Welcome to Harrow Lake. Someone’s expecting you . . .
Lola Nox is the daughter of a celebrated horror filmmaker – she thinks nothing can scare her.
But when her father is brutally attacked in their New York apartment, she’s swiftly packed off to live with a grandmother she’s never met in Harrow Lake, the eerie town where her father’s most iconic horror movie was shot.
The locals are weirdly obsessed with the film that put their town on the map – and there are strange disappearances, which the police seem determined to explain away.
And there’s someone – or something – stalking her every move.
The more Lola discovers about the town, the more terrifying it becomes. Because Lola’s got secrets of her own. And if she can’t find a way out of Harrow Lake, they might just be the death of her.
If you know me, you know that I don’t read many horror novels. I am typically too much of a scaredycat to get to the good parts of the story, and some books/games have been able to really shake me to my core. But when quarantine came around and I found myself still in a book slump, I knew I needed to read something different to shake things up. So I turned off the lights and started this book at around 11 PM. By the time I was 30% of the way through the book, I had to turn the lamp back on, and I knew that I wasn’t going to sleep until I had finished this novel.
Lola was an…interesting character. She is introduced as this antisocial character who steals for the sake of “seeing if she could do it”, but when her father is stabbed, she has to go to Harrow Lake to live with her grandmother. Harrow Lake just happens to be where her father found her mother to star in his hit horror film, so she knows that many secrets lie within this town. As the book goes on her character fleshes out a lot more. She goes from being a character that no one could connect to being a character who has been kept trapped into being told how to feel by everyone around her for years.
Mr. Jitters has to be one of the scariest psychological horror characters that I have seen in a long time. Is it just a childhood scary tale that everyone still somewhat believes in like the Boogeyman? Or is there genuine evil within the city limits of Harrow Lake? The other townspeople of Harrow Lake are also rather eerie. I couldn’t quite put my finger on what was really wrong with the town, and I still couldn’t figure it out once the book was over, but something definitely went wrong in this town after the mining accident in 1928.
The atmosphere that the story has is amazing. I could feel the tension build in certain scenes when Lola couldn’t even trust her own eyes to tell her the truth. I felt at some points like I was watching a horror film rather than simply reading a book, the imagery was so descriptive.
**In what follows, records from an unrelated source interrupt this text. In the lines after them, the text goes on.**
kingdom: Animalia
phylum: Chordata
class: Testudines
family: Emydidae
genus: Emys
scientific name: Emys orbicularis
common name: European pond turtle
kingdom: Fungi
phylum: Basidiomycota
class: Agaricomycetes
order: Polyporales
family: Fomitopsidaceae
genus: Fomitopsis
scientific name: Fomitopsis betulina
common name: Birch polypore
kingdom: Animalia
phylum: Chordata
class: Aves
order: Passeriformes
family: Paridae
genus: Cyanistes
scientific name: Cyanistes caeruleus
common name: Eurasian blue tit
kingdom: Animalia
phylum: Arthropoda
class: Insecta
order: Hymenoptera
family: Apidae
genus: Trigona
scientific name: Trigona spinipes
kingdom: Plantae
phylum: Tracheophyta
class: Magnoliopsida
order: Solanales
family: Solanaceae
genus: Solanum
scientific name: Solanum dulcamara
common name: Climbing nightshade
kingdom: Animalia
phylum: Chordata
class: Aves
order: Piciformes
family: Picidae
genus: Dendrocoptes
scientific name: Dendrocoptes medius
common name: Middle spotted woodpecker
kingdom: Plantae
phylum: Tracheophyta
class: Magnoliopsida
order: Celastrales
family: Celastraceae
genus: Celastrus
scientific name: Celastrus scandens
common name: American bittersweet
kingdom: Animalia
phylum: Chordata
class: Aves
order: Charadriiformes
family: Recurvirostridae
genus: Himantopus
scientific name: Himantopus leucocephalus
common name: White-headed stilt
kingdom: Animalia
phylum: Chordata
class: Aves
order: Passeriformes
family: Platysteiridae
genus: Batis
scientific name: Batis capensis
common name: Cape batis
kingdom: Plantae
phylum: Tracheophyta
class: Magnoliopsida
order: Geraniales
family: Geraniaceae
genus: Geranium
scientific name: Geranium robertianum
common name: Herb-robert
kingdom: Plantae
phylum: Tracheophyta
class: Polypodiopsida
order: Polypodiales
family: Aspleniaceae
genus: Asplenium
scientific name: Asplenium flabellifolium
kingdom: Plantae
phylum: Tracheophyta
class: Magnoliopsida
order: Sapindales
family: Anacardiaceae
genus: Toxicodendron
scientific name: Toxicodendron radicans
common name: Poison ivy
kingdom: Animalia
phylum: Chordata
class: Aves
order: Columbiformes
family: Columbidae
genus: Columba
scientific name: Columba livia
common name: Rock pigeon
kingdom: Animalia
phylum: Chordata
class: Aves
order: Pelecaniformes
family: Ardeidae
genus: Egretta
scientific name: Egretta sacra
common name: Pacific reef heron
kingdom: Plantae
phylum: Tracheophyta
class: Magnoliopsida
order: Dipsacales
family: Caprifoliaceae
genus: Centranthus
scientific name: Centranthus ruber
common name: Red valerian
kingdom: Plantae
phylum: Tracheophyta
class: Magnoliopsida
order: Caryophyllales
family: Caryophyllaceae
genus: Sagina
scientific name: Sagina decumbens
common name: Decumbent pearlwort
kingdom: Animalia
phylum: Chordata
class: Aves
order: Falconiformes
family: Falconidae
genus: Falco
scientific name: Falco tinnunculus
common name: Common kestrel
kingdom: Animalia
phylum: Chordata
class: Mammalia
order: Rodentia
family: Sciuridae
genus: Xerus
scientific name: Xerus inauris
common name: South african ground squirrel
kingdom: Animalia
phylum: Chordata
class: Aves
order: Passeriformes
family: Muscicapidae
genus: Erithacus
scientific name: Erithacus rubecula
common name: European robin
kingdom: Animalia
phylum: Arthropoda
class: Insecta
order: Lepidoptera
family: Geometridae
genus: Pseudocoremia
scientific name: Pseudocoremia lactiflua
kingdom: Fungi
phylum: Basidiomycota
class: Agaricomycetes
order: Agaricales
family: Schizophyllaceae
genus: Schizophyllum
In a few scenes, I could even feel my skin crawling as I was reading the pages. There were a few sentences that missed the mark though, such as “Her hands wring together in front of her, two pale moths feeling their way blindly.” I don’t know, I just couldn’t compare hands to being like moths in my mind. But most of the description was perfect for each setting.
The thing that brought my rating down to 3 and a half books for this title was the fact that the ending felt so rushed. There was so much amazing buildup and I was looking forward to how it all tied together. Then, when the climax was reached, Kindle told me that I only had around 11 minutes left in the book. A lot of my questions were left unanswered and disappointed me a lot. I was looking forward to seeing what would happen with a lot of these different stories, but then I felt like the threads connecting the book together were just snipped at the end. I didn’t feel a sense of satisfaction like I thought I would at the end of the story.
Overall, I would still recommend this book to anyone looking for a new psychological horror story to read. The rest of the book is simply too good to let the end deter you from enjoying the journey.
I received a copy of this book and this is my voluntary review.